Task description:
Please pick out every line in the entries that contains the string "from" and copy each of those lines.

:::

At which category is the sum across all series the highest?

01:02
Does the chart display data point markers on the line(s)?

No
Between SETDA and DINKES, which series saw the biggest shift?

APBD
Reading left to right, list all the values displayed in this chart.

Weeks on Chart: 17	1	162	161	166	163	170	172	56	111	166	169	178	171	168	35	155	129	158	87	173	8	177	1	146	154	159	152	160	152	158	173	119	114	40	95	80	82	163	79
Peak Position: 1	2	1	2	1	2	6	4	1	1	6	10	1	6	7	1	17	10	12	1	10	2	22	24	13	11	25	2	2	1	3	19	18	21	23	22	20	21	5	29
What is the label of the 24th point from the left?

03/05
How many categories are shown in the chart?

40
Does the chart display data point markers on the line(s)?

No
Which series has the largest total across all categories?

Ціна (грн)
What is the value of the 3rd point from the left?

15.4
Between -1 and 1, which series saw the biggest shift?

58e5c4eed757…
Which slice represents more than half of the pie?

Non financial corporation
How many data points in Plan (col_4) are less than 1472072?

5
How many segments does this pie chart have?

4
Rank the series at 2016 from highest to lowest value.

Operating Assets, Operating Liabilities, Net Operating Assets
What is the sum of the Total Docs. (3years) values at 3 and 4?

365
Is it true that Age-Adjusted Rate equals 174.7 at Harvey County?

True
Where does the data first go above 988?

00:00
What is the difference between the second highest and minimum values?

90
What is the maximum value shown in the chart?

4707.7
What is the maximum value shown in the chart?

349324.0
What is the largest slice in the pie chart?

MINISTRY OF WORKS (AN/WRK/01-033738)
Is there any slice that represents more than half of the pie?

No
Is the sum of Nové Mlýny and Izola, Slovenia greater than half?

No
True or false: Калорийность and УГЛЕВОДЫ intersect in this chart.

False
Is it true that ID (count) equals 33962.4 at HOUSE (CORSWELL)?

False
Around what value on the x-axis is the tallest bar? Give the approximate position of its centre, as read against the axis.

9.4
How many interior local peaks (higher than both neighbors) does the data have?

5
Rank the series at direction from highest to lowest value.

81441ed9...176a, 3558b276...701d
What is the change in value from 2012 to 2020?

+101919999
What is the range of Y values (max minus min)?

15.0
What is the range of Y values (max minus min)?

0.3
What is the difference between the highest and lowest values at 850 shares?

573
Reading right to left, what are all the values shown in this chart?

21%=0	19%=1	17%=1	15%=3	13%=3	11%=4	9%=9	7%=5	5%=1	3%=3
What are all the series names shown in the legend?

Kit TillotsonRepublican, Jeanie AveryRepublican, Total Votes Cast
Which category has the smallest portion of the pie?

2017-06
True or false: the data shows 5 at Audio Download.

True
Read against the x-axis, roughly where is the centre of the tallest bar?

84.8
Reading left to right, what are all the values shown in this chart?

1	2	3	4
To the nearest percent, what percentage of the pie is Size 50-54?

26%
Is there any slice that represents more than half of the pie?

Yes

:::

Exercise answer:
What is the label of the 24th point from the left?
What is the value of the 3rd point from the left?
Rank the series at 2016 from highest to lowest value.
Rank the series at direction from highest to lowest value.
What is the change in value from 2012 to 2020?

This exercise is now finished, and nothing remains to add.